Brief >> Copy the records from the start through the line containing "12: (112, 123)", switching "top-left" to "upper-left" and keeping everything else unchanged.

Recorded information >>
◇ ◇ ◇ ◇ ◇ ◇ ◇
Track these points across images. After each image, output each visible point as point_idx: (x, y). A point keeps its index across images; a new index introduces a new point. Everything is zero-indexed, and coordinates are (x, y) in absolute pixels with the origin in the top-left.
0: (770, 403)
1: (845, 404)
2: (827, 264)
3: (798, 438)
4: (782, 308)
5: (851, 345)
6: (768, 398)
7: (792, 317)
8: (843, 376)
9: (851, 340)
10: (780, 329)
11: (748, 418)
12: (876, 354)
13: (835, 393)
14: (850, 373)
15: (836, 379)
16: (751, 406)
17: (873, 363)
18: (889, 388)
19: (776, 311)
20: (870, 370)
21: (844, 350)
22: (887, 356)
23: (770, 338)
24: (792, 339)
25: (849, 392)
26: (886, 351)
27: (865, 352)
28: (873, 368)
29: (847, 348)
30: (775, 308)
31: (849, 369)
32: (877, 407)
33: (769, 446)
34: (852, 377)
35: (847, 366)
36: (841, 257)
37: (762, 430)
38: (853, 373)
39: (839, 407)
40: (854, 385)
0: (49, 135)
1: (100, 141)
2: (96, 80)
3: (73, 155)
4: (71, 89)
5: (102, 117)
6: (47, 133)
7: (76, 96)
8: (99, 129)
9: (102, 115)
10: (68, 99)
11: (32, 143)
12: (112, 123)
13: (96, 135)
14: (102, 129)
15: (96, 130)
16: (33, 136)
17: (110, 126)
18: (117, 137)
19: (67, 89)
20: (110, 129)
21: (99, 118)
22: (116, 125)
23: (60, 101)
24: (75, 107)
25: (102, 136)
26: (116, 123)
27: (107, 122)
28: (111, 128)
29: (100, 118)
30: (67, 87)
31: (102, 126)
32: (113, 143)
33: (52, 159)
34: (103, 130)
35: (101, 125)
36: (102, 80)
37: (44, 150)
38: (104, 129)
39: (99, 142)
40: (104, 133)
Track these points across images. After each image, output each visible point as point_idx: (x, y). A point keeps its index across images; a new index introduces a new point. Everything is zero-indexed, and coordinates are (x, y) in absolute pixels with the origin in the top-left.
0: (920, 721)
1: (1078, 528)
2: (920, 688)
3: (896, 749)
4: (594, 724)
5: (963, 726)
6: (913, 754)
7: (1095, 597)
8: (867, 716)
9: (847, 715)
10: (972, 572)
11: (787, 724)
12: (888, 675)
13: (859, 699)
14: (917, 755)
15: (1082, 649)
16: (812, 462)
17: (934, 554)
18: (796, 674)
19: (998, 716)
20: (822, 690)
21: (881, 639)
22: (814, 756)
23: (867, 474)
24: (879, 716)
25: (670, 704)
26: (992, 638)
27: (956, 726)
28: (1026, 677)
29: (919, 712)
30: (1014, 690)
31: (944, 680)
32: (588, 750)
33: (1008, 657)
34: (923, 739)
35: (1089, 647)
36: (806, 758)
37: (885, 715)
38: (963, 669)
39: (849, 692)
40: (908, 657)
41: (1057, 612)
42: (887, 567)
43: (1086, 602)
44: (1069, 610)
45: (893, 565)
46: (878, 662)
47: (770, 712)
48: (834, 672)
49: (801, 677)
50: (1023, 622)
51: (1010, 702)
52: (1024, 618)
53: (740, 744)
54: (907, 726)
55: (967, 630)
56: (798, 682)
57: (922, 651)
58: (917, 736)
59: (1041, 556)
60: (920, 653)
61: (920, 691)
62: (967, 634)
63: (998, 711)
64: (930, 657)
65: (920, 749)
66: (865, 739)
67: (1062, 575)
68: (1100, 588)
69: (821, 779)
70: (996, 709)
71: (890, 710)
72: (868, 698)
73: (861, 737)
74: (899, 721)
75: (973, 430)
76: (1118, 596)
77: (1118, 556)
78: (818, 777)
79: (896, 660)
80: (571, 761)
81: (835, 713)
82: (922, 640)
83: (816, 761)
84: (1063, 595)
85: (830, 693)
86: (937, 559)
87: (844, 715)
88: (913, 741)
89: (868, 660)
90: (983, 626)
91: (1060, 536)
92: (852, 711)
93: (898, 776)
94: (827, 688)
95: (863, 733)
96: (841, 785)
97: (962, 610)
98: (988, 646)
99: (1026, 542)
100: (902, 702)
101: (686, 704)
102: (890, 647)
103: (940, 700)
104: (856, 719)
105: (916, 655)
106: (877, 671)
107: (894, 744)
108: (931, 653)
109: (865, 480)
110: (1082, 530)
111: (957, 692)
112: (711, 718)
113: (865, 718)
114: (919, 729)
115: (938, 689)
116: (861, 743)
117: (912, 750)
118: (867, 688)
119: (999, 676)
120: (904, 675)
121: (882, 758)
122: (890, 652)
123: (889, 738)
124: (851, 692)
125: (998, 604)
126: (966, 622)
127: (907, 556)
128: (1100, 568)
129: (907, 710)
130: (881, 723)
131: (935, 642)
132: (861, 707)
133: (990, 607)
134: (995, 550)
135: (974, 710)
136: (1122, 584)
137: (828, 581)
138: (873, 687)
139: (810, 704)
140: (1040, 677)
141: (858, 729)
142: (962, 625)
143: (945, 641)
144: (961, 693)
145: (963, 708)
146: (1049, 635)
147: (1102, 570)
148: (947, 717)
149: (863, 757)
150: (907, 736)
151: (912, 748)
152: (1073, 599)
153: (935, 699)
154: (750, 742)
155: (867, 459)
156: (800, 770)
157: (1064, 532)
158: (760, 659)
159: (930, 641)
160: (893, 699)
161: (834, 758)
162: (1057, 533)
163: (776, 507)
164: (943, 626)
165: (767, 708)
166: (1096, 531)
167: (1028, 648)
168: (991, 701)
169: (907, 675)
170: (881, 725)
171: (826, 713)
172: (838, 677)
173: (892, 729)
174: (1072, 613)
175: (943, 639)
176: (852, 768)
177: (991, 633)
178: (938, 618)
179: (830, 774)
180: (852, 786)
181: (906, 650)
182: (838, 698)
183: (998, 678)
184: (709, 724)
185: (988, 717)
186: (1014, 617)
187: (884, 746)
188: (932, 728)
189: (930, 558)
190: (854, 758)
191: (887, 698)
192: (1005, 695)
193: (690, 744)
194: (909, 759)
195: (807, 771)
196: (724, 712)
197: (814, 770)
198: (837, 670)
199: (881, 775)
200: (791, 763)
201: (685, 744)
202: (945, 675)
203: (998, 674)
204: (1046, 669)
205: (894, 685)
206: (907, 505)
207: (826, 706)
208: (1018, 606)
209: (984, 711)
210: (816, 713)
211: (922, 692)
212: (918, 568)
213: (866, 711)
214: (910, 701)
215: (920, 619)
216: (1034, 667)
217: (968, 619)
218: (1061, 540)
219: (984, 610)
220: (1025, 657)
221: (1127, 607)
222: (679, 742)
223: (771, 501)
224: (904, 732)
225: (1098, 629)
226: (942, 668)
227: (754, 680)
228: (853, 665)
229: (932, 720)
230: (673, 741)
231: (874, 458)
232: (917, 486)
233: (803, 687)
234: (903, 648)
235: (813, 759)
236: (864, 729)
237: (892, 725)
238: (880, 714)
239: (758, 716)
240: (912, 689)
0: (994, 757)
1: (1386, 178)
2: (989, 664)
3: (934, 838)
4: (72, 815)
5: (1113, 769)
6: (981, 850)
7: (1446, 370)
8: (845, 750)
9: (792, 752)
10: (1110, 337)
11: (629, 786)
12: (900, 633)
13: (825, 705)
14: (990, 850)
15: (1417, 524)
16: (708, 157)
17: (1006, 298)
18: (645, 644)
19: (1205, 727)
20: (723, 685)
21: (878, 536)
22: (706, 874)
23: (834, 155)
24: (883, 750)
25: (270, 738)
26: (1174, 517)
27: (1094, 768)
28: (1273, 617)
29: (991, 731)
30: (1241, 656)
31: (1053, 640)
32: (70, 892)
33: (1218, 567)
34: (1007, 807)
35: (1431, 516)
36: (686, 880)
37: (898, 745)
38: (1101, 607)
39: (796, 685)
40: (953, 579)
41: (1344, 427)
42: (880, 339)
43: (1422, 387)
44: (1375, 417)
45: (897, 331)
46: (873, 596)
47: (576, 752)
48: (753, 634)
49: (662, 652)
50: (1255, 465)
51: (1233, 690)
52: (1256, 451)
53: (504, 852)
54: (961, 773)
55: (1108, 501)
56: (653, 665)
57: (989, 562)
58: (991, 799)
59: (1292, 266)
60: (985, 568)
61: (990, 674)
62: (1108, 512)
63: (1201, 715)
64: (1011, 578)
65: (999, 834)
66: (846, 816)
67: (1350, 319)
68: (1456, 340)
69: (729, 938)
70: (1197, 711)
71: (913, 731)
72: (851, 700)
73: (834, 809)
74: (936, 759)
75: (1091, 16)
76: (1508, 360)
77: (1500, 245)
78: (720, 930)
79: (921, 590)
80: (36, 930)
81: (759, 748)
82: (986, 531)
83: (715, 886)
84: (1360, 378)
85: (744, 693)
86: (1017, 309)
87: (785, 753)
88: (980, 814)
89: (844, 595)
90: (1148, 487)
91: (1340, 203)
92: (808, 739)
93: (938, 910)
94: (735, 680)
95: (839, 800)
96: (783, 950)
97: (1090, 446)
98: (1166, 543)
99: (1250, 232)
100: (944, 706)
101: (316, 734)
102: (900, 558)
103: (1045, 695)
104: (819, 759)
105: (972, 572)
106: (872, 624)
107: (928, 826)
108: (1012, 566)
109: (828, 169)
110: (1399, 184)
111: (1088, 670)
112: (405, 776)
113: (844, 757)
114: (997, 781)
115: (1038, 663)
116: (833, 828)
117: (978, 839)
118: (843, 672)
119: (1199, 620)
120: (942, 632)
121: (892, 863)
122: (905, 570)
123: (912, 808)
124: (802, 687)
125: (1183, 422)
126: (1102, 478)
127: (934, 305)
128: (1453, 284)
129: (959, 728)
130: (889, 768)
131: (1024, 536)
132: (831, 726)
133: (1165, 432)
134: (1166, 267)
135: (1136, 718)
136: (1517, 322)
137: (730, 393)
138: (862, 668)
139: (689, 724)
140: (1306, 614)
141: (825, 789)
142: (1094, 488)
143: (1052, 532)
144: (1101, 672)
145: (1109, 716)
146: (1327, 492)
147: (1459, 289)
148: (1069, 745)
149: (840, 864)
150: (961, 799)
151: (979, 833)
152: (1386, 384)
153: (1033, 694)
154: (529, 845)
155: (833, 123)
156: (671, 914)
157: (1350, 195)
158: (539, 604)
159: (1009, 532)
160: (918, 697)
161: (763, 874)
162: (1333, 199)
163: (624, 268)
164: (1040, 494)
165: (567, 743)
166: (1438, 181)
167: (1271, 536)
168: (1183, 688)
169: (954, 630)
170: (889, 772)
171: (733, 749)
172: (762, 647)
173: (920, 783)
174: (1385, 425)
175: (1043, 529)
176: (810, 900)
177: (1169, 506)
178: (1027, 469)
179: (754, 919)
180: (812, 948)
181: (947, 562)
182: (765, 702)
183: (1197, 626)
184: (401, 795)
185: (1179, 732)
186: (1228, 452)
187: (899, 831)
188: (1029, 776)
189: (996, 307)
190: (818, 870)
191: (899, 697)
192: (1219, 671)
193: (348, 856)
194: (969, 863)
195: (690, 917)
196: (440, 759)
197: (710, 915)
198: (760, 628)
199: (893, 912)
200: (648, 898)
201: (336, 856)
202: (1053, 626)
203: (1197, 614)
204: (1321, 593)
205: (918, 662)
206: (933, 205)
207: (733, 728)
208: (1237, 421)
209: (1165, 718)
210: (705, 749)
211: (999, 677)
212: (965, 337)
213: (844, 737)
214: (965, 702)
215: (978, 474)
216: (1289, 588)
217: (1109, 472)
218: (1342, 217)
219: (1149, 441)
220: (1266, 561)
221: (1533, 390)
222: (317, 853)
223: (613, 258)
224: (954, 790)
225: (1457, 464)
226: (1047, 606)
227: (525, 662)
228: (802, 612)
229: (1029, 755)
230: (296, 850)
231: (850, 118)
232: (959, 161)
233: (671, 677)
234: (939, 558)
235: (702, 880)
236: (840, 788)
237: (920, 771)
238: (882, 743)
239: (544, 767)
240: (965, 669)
◇ ◇ ◇ ◇ ◇ ◇ ◇
Result of this task >>
Track these points across images. After each image, output each visible point as point_idx: (x, y). A point keeps its index across images; a new index introduces a new point. Everything is zero-indexed, and coordinates are (x, y) in absolute pixels with the origin in the upper-left.
0: (770, 403)
1: (845, 404)
2: (827, 264)
3: (798, 438)
4: (782, 308)
5: (851, 345)
6: (768, 398)
7: (792, 317)
8: (843, 376)
9: (851, 340)
10: (780, 329)
11: (748, 418)
12: (876, 354)
13: (835, 393)
14: (850, 373)
15: (836, 379)
16: (751, 406)
17: (873, 363)
18: (889, 388)
19: (776, 311)
20: (870, 370)
21: (844, 350)
22: (887, 356)
23: (770, 338)
24: (792, 339)
25: (849, 392)
26: (886, 351)
27: (865, 352)
28: (873, 368)
29: (847, 348)
30: (775, 308)
31: (849, 369)
32: (877, 407)
33: (769, 446)
34: (852, 377)
35: (847, 366)
36: (841, 257)
37: (762, 430)
38: (853, 373)
39: (839, 407)
40: (854, 385)
0: (49, 135)
1: (100, 141)
2: (96, 80)
3: (73, 155)
4: (71, 89)
5: (102, 117)
6: (47, 133)
7: (76, 96)
8: (99, 129)
9: (102, 115)
10: (68, 99)
11: (32, 143)
12: (112, 123)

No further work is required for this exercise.